■ **What needs to be done**:
What is needed is the full set of records, word for word, with no pictures.

■ **Listed records**:
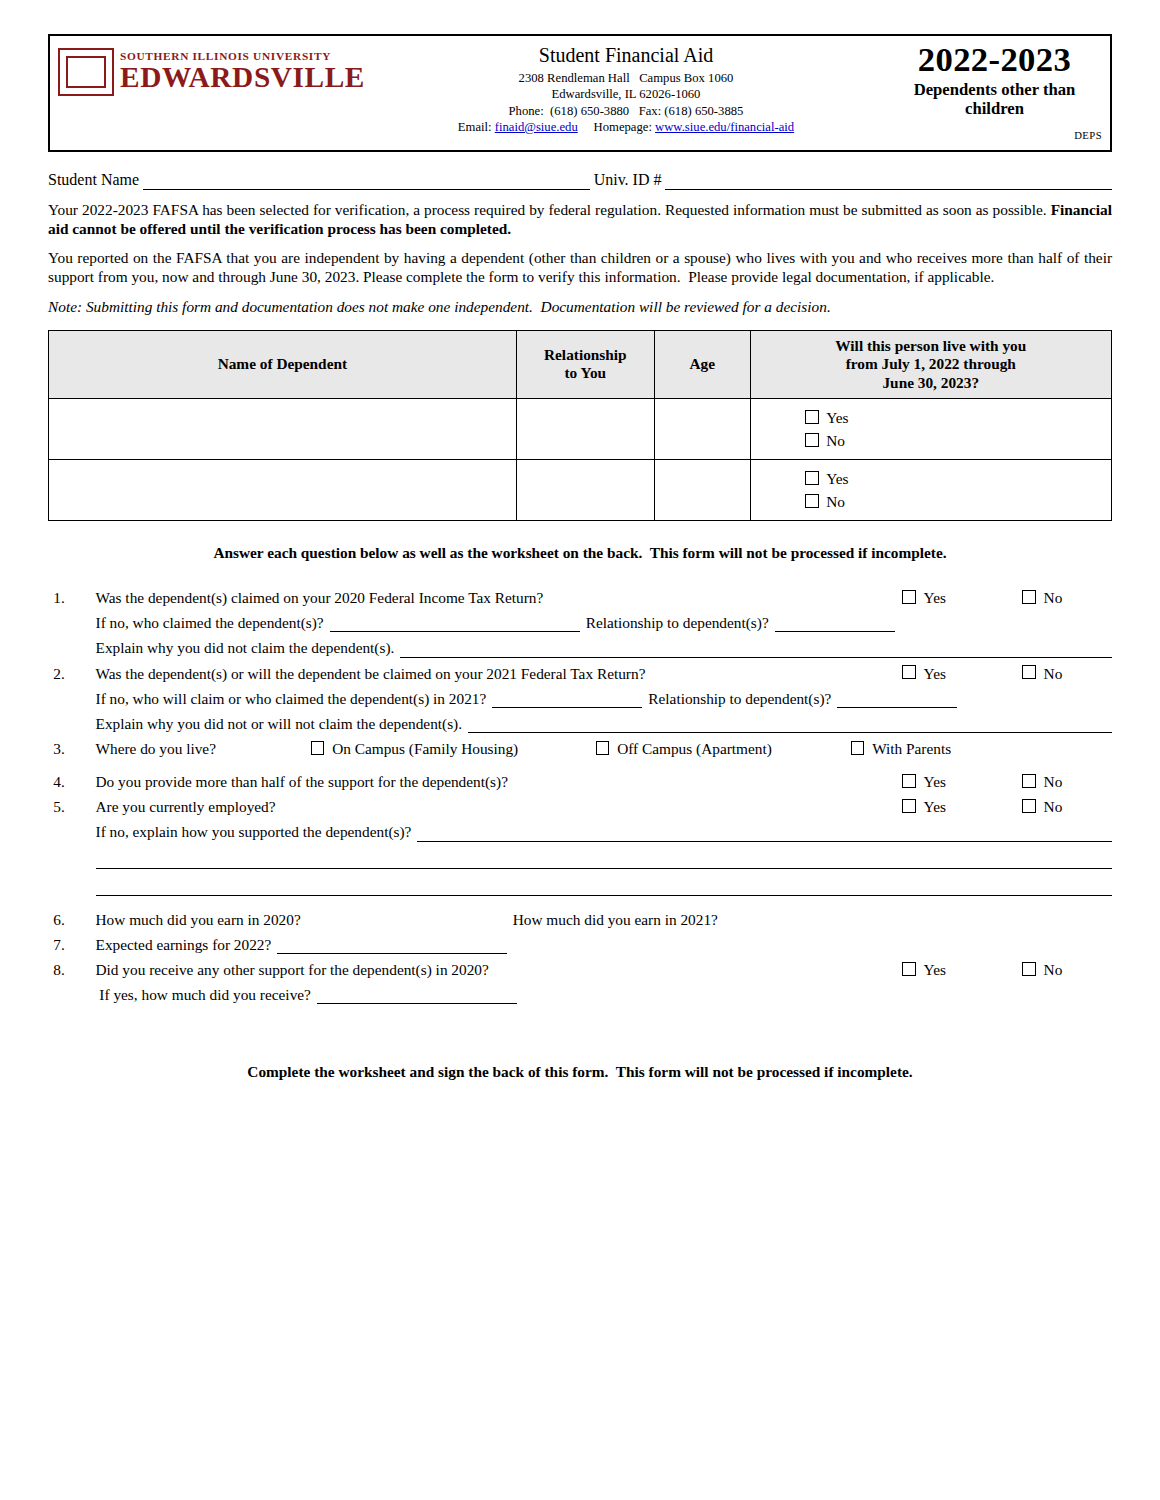SOUTHERN ILLINOIS UNIVERSITY EDWARDSVILLE
Student Financial Aid
2308 Rendleman Hall Campus Box 1060
Edwardsville, IL 62026-1060
Phone: (618) 650-3880 Fax: (618) 650-3885
Email: finaid@siue.edu Homepage: www.siue.edu/financial-aid
2022-2023
Dependents other than
children
DEPS
Student Name Univ. ID #
Your 2022-2023 FAFSA has been selected for verification, a process required by federal regulation. Requested information must be submitted as soon as possible. Financial aid cannot be offered until the verification process has been completed.
You reported on the FAFSA that you are independent by having a dependent (other than children or a spouse) who lives with you and who receives more than half of their support from you, now and through June 30, 2023. Please complete the form to verify this information. Please provide legal documentation, if applicable.
Note: Submitting this form and documentation does not make one independent. Documentation will be reviewed for a decision.
| Name of Dependent | Relationship to You | Age | Will this person live with you from July 1, 2022 through June 30, 2023? |
| --- | --- | --- | --- |
| | | | Yes No |
| | | | Yes No |
Answer each question below as well as the worksheet on the back. This form will not be processed if incomplete.
Was the dependent(s) claimed on your 2020 Federal Income Tax Return? Yes No
If no, who claimed the dependent(s)? Relationship to dependent(s)?
Explain why you did not claim the dependent(s).
Was the dependent(s) or will the dependent be claimed on your 2021 Federal Tax Return? Yes No
If no, who will claim or who claimed the dependent(s) in 2021? Relationship to dependent(s)?
Explain why you did not or will not claim the dependent(s).
Where do you live? On Campus (Family Housing) Off Campus (Apartment) With Parents
Do you provide more than half of the support for the dependent(s)? Yes No
Are you currently employed? Yes No
If no, explain how you supported the dependent(s)?
How much did you earn in 2020? How much did you earn in 2021?
Expected earnings for 2022?
Did you receive any other support for the dependent(s) in 2020? Yes No
If yes, how much did you receive?
Complete the worksheet and sign the back of this form. This form will not be processed if incomplete.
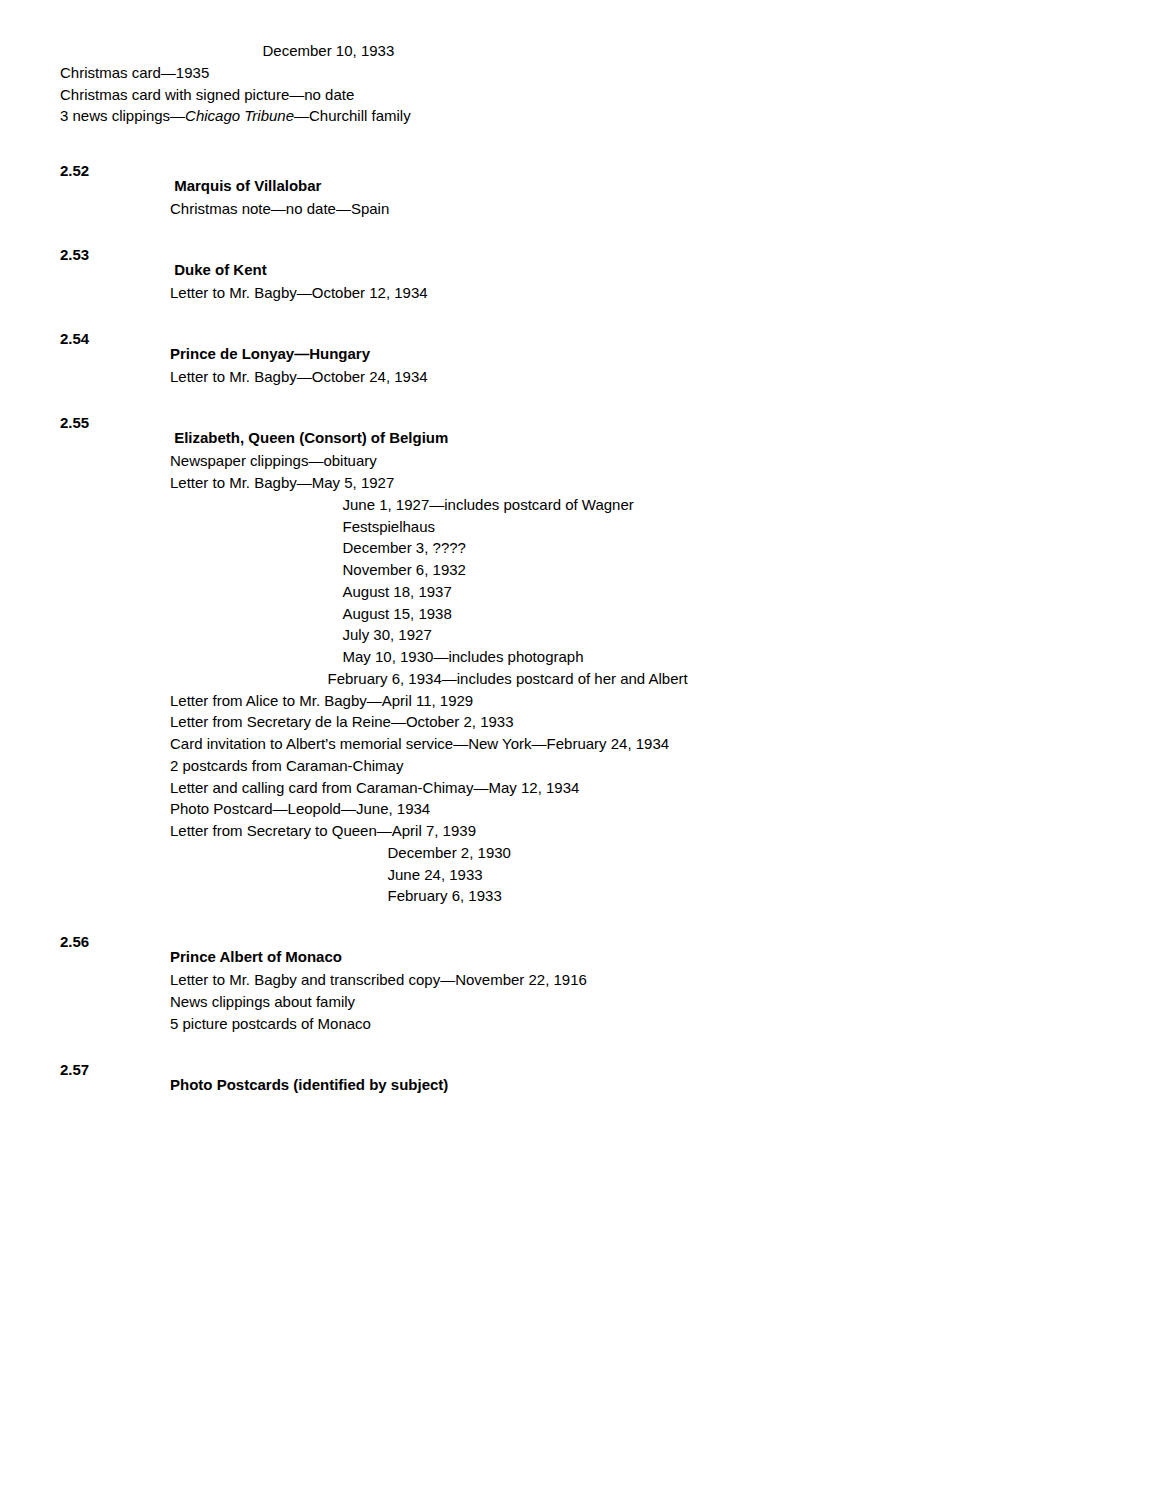December 10, 1933
Christmas card—1935
Christmas card with signed picture—no date
3 news clippings—Chicago Tribune—Churchill family
2.52
Marquis of Villalobar
Christmas note—no date—Spain
2.53
Duke of Kent
Letter to Mr. Bagby—October 12, 1934
2.54
Prince de Lonyay—Hungary
Letter to Mr. Bagby—October 24, 1934
2.55
Elizabeth, Queen (Consort) of Belgium
Newspaper clippings—obituary
Letter to Mr. Bagby—May 5, 1927
June 1, 1927—includes postcard of Wagner
Festspielhaus
December 3, ????
November 6, 1932
August 18, 1937
August 15, 1938
July 30, 1927
May 10, 1930—includes photograph
February 6, 1934—includes postcard of her and Albert
Letter from Alice to Mr. Bagby—April 11, 1929
Letter from Secretary de la Reine—October 2, 1933
Card invitation to Albert’s memorial service—New York—February 24, 1934
2 postcards from Caraman-Chimay
Letter and calling card from Caraman-Chimay—May 12, 1934
Photo Postcard—Leopold—June, 1934
Letter from Secretary to Queen—April 7, 1939
December 2, 1930
June 24, 1933
February 6, 1933
2.56
Prince Albert of Monaco
Letter to Mr. Bagby and transcribed copy—November 22, 1916
News clippings about family
5 picture postcards of Monaco
2.57
Photo Postcards (identified by subject)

■ **Answer to this task**:
SOUTHERN ILLINOIS UNIVERSITY EDWARDSVILLE
Student Financial Aid
2308 Rendleman Hall Campus Box 1060
Edwardsville, IL 62026-1060
Phone: (618) 650-3880 Fax: (618) 650-3885
Email: finaid@siue.edu Homepage: www.siue.edu/financial-aid
2022-2023
Dependents other than
children
DEPS
Student Name Univ. ID #
Your 2022-2023 FAFSA has been selected for verification, a process required by federal regulation. Requested information must be submitted as soon as possible. Financial aid cannot be offered until the verification process has been completed.
You reported on the FAFSA that you are independent by having a dependent (other than children or a spouse) who lives with you and who receives more than half of their support from you, now and through June 30, 2023. Please complete the form to verify this information. Please provide legal documentation, if applicable.
Note: Submitting this form and documentation does not make one independent. Documentation will be reviewed for a decision.
| Name of Dependent | Relationship to You | Age | Will this person live with you from July 1, 2022 through June 30, 2023? |
| --- | --- | --- | --- |
| | | | Yes No |
| | | | Yes No |
Answer each question below as well as the worksheet on the back. This form will not be processed if incomplete.
Was the dependent(s) claimed on your 2020 Federal Income Tax Return? Yes No
If no, who claimed the dependent(s)? Relationship to dependent(s)?
Explain why you did not claim the dependent(s).
Was the dependent(s) or will the dependent be claimed on your 2021 Federal Tax Return? Yes No
If no, who will claim or who claimed the dependent(s) in 2021? Relationship to dependent(s)?
Explain why you did not or will not claim the dependent(s).
Where do you live? On Campus (Family Housing) Off Campus (Apartment) With Parents
Do you provide more than half of the support for the dependent(s)? Yes No
Are you currently employed? Yes No
If no, explain how you supported the dependent(s)?
How much did you earn in 2020? How much did you earn in 2021?
Expected earnings for 2022?
Did you receive any other support for the dependent(s) in 2020? Yes No
If yes, how much did you receive?
Complete the worksheet and sign the back of this form. This form will not be processed if incomplete.
December 10, 1933
Christmas card—1935
Christmas card with signed picture—no date
3 news clippings—Chicago Tribune—Churchill family
2.52
Marquis of Villalobar
Christmas note—no date—Spain
2.53
Duke of Kent
Letter to Mr. Bagby—October 12, 1934
2.54
Prince de Lonyay—Hungary
Letter to Mr. Bagby—October 24, 1934
2.55
Elizabeth, Queen (Consort) of Belgium
Newspaper clippings—obituary
Letter to Mr. Bagby—May 5, 1927
June 1, 1927—includes postcard of Wagner
Festspielhaus
December 3, ????
November 6, 1932
August 18, 1937
August 15, 1938
July 30, 1927
May 10, 1930—includes photograph
February 6, 1934—includes postcard of her and Albert
Letter from Alice to Mr. Bagby—April 11, 1929
Letter from Secretary de la Reine—October 2, 1933
Card invitation to Albert’s memorial service—New York—February 24, 1934
2 postcards from Caraman-Chimay
Letter and calling card from Caraman-Chimay—May 12, 1934
Photo Postcard—Leopold—June, 1934
Letter from Secretary to Queen—April 7, 1939
December 2, 1930
June 24, 1933
February 6, 1933
2.56
Prince Albert of Monaco
Letter to Mr. Bagby and transcribed copy—November 22, 1916
News clippings about family
5 picture postcards of Monaco
2.57
Photo Postcards (identified by subject)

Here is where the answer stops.